┌────────

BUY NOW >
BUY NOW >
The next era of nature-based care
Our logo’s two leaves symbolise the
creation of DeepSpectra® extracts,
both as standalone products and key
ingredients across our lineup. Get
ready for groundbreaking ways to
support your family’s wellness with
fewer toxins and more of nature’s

└────────
┌────────

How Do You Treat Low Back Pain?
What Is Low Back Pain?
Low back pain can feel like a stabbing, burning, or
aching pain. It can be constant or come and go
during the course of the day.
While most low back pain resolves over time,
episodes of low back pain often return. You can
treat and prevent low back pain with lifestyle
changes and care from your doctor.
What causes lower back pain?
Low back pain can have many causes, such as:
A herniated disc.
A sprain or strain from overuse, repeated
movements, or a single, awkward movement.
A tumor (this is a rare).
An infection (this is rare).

└────────

About this task:
Set down, exactly as they appear above, all lines from the one that has "Our logo’s two leaves symbolise the" down to the one that has "fewer toxins and more of nature’s", including those two and no others.

Task solution:
Our logo’s two leaves symbolise the
creation of DeepSpectra® extracts,
both as standalone products and key
ingredients across our lineup. Get
ready for groundbreaking ways to
support your family’s wellness with
fewer toxins and more of nature’s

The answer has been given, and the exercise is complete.